A collection of European aquaculture studies has resulted in the development of a new automatic fish feeding system that is designed to significantly reduce the cost of fish farming. Currently, for many fish farmers, the cost of feeding is around 50% of their total budget. However, a new innovative automatic feeding system based on passive acoustics systems and Artificial Intelligence may contribute to more sustainable fish farming.

SICA is a non-invasive, passive acoustic system comprised of two modules: Data Logger and Control Unit. The SICA system operates autonomously, acquiring and processing the acoustic data. The technology is non-invasive and provides real-time monitoring.

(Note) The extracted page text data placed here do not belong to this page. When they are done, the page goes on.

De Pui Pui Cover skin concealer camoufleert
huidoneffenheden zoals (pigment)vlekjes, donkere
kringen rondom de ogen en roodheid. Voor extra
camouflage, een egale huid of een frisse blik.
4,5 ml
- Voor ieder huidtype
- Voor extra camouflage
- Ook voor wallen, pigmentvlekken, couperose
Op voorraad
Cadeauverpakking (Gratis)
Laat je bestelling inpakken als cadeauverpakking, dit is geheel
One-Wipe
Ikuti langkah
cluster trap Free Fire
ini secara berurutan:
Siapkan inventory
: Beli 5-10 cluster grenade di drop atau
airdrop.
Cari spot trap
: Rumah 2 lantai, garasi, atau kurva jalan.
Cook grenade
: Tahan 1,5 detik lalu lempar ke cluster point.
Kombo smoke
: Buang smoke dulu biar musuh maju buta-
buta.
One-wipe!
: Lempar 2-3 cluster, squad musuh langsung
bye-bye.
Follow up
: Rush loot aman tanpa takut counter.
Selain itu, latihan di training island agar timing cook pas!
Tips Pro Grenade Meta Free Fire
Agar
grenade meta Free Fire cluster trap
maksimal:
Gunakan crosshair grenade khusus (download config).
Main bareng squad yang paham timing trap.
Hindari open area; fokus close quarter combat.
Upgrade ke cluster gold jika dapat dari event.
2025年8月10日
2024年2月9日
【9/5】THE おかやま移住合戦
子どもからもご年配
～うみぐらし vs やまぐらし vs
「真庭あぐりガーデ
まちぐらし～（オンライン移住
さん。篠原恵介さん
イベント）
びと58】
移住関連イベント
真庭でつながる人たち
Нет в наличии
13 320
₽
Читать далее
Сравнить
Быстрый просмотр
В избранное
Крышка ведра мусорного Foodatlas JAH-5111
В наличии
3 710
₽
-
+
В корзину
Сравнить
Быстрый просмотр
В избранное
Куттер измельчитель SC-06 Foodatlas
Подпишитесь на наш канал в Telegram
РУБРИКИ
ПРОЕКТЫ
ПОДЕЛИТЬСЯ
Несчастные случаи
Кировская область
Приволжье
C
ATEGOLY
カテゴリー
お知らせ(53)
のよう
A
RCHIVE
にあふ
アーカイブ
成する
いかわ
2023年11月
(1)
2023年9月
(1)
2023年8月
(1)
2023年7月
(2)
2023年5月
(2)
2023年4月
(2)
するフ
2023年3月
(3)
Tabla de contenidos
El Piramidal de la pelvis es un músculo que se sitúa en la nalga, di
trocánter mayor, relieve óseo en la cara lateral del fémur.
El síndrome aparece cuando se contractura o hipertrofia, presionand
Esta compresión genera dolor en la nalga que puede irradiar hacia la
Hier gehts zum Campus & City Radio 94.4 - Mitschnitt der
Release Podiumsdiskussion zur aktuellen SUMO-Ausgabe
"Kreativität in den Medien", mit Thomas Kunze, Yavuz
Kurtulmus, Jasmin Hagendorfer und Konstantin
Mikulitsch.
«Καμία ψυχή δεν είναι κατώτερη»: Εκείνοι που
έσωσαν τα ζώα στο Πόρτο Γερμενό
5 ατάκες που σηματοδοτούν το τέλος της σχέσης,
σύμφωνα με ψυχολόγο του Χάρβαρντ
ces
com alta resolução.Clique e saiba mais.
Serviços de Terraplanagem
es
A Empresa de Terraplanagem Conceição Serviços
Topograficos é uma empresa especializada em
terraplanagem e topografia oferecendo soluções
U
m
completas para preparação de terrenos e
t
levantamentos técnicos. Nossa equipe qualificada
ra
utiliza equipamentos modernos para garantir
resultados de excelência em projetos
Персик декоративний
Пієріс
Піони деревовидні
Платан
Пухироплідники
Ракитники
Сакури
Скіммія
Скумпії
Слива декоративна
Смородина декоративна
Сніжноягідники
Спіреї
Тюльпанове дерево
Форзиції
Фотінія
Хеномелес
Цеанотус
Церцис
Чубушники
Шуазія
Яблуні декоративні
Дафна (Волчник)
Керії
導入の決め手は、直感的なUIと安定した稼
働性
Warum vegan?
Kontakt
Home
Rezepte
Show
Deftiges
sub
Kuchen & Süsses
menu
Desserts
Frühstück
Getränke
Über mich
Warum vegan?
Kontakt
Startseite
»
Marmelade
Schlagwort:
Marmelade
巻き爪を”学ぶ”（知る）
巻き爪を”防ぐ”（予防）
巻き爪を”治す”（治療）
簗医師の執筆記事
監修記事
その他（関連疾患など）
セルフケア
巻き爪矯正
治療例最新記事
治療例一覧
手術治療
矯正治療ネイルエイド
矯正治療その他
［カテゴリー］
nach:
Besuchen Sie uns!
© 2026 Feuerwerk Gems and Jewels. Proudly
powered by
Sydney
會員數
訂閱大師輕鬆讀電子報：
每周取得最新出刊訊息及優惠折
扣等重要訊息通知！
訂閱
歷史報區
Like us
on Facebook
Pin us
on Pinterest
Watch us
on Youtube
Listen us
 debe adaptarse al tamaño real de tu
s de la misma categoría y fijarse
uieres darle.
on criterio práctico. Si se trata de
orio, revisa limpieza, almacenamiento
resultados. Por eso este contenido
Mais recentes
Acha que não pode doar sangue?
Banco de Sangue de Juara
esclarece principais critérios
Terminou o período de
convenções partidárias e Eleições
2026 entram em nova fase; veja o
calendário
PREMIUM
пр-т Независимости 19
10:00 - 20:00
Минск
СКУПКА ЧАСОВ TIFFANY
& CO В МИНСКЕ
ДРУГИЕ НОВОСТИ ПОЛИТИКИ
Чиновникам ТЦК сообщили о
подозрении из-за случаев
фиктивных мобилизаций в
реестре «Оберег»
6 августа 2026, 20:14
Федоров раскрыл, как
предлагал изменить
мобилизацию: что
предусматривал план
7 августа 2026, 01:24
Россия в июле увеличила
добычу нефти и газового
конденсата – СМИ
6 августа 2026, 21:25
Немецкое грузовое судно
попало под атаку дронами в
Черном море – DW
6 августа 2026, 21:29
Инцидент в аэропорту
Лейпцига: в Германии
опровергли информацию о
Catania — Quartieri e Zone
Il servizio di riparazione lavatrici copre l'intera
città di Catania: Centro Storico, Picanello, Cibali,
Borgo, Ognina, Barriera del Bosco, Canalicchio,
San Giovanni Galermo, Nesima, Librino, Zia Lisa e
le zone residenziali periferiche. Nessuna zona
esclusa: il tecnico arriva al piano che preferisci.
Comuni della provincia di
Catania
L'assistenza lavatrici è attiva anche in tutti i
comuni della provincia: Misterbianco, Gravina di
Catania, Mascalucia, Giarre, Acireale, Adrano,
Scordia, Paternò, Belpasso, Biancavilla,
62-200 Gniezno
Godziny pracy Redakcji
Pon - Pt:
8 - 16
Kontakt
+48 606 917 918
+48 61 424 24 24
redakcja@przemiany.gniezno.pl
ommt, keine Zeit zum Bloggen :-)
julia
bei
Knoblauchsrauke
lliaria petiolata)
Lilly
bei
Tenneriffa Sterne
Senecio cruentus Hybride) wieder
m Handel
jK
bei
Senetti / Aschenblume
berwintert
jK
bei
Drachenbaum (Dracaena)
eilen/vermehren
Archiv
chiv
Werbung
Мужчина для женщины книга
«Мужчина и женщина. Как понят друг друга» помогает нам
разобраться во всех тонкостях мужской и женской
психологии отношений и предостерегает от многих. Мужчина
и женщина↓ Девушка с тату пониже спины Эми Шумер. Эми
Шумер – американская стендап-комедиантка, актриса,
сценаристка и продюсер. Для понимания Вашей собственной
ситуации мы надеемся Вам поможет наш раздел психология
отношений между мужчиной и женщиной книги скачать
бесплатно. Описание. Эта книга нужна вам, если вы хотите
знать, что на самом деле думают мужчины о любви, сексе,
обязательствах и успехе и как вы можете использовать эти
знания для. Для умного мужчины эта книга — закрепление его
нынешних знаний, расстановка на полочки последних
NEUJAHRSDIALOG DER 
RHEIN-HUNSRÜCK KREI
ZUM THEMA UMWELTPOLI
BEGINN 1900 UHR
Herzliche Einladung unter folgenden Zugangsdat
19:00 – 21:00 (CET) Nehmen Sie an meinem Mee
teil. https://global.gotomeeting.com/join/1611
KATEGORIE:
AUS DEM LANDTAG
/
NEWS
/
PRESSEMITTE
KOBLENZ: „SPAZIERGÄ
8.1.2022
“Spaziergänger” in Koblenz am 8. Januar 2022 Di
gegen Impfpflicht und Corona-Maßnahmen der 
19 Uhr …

In contrast to the traditional method of underwater video cameras, this system was found to detect unusual behavior of salmon more effectively during the feeding process by identifying low feed intake earlier. By improving the efficiency of the feeding process, salmon farmers can reduce environmental impacts and increase their production. The CTN has first tested the system in Mediterranean sea bass farms. This species is different from salmon, and the farming conditions themselves were much more challenging.

To verify that the concept works under different conditions, and in order to train the algorithms, they performed tests at the SINTEF ACE full-scale aquaculture facilities in Frøya, Norway.

Use of the SINTEF ACE test facilities was crucial. It needed access to good facilities to get the best results, and especially under such harsh conditions.

In particular, able to test the equipment under different weather conditions and with the proper feeding equipment. The results showed that the concept is working.”

The facility provided access to a fish farm, boats, sensors, and assistance to set up the units at different cages.

They also had fast wireless communication that helped them to test the system thoroughly. “This fast connection allowed to expand the collaboration between CTN in Spain and the system (SICA) in Norway during the experiment.